» **DATA SUPPLIED**

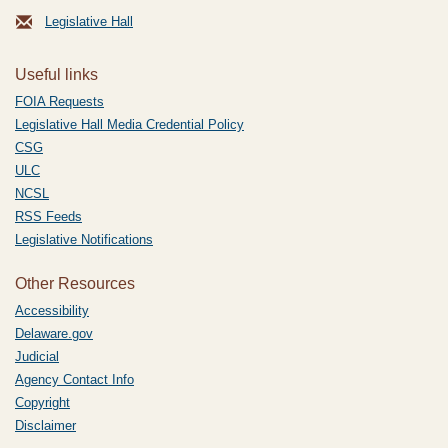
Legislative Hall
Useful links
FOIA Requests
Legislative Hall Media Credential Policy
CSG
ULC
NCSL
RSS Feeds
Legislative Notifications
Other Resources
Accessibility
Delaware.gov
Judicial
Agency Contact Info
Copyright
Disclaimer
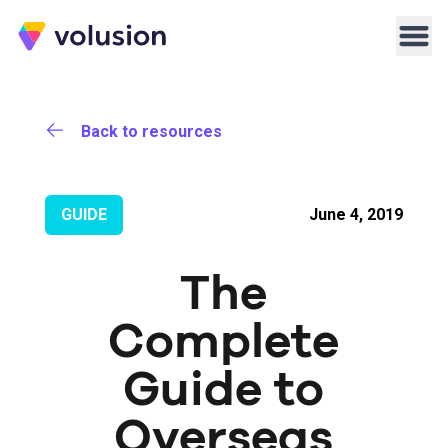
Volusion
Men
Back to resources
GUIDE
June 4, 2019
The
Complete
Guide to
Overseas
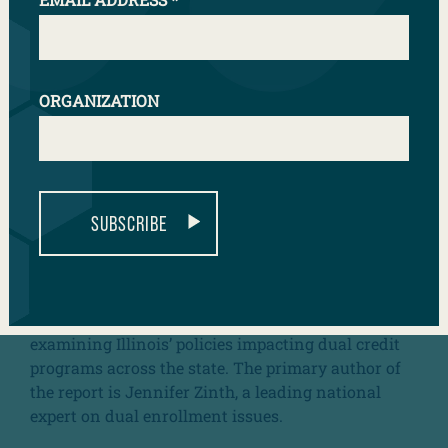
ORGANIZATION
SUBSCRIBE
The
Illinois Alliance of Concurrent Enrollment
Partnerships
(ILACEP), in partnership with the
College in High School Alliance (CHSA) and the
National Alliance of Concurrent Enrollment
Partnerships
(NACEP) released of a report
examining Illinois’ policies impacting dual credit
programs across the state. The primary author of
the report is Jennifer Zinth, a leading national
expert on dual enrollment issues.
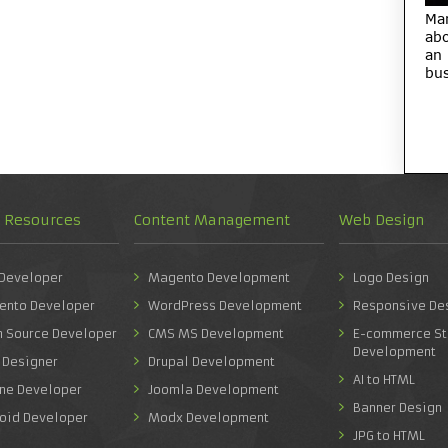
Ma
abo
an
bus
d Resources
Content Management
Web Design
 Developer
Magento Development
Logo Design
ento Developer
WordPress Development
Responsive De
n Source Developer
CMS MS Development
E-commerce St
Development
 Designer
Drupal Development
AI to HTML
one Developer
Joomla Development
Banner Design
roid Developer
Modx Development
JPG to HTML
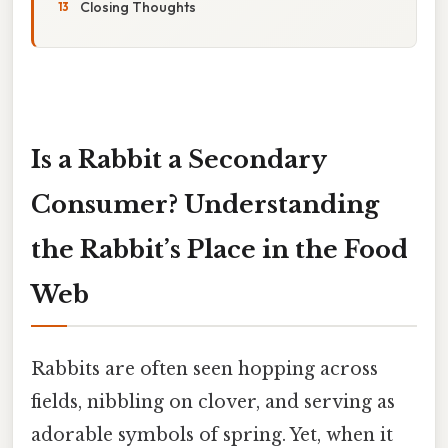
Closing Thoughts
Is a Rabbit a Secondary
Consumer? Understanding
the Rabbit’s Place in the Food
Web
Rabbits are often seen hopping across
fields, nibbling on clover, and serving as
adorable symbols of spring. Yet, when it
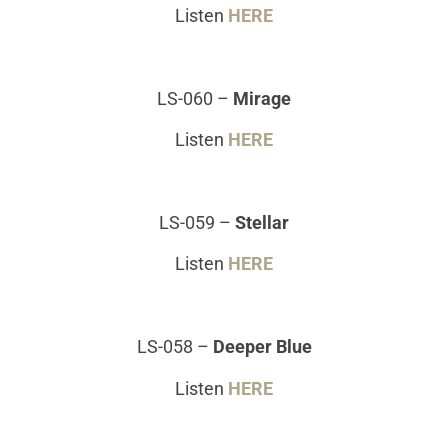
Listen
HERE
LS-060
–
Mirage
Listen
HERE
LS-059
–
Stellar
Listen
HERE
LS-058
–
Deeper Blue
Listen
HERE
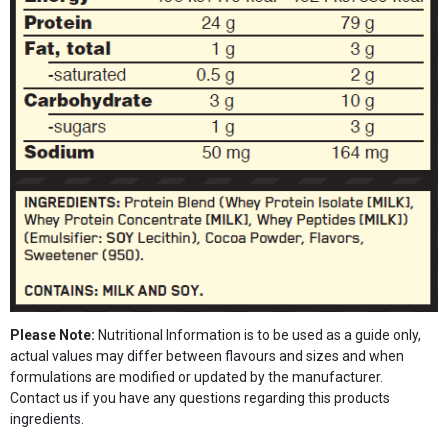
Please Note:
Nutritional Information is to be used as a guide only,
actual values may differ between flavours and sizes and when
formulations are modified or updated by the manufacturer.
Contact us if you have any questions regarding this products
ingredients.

--

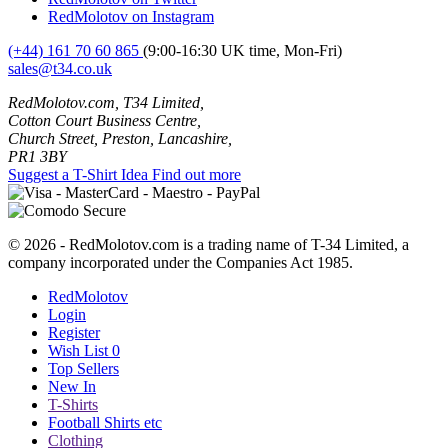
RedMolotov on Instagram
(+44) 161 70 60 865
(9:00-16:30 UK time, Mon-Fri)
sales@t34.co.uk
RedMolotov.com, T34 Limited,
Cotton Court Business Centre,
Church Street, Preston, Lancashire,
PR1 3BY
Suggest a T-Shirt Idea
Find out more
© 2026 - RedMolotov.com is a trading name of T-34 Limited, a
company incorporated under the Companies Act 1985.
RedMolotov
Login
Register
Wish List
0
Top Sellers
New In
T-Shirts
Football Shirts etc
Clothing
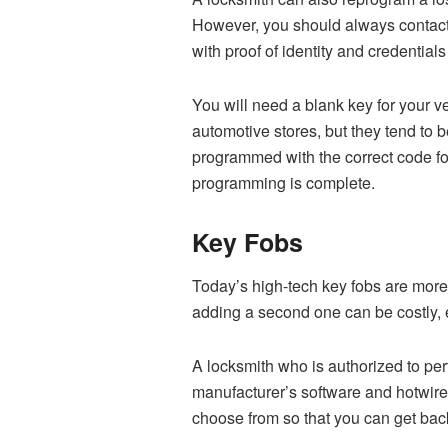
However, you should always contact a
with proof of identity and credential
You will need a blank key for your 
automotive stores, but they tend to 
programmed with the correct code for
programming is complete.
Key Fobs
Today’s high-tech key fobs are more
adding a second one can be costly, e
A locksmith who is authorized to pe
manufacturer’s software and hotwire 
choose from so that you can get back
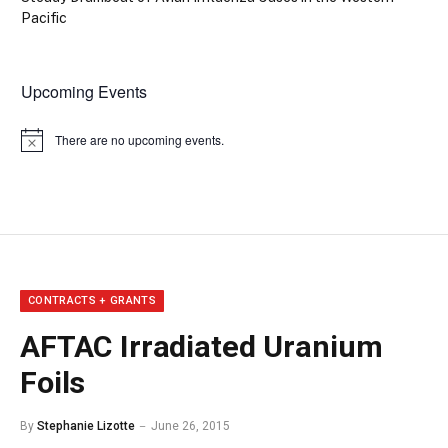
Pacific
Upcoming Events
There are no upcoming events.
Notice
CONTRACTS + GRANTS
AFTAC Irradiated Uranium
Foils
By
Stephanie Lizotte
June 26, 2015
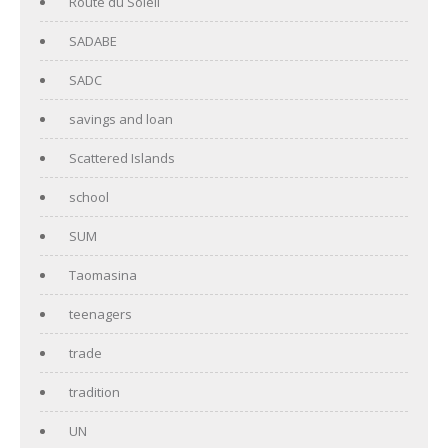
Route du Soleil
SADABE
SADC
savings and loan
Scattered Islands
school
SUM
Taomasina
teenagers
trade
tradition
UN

---

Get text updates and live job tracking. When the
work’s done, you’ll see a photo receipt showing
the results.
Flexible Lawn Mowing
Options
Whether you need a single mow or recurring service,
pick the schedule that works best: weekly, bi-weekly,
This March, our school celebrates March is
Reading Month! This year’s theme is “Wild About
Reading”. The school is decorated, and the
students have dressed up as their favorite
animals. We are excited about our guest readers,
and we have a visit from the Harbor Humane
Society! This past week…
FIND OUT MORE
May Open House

» **WHAT YOU NEED TO DO**
The word "dual" appears in some lines of the data. Copy every one of those lines.

» **ANSWER SPACE**
examining Illinois’ policies impacting dual credit
expert on dual enrollment issues.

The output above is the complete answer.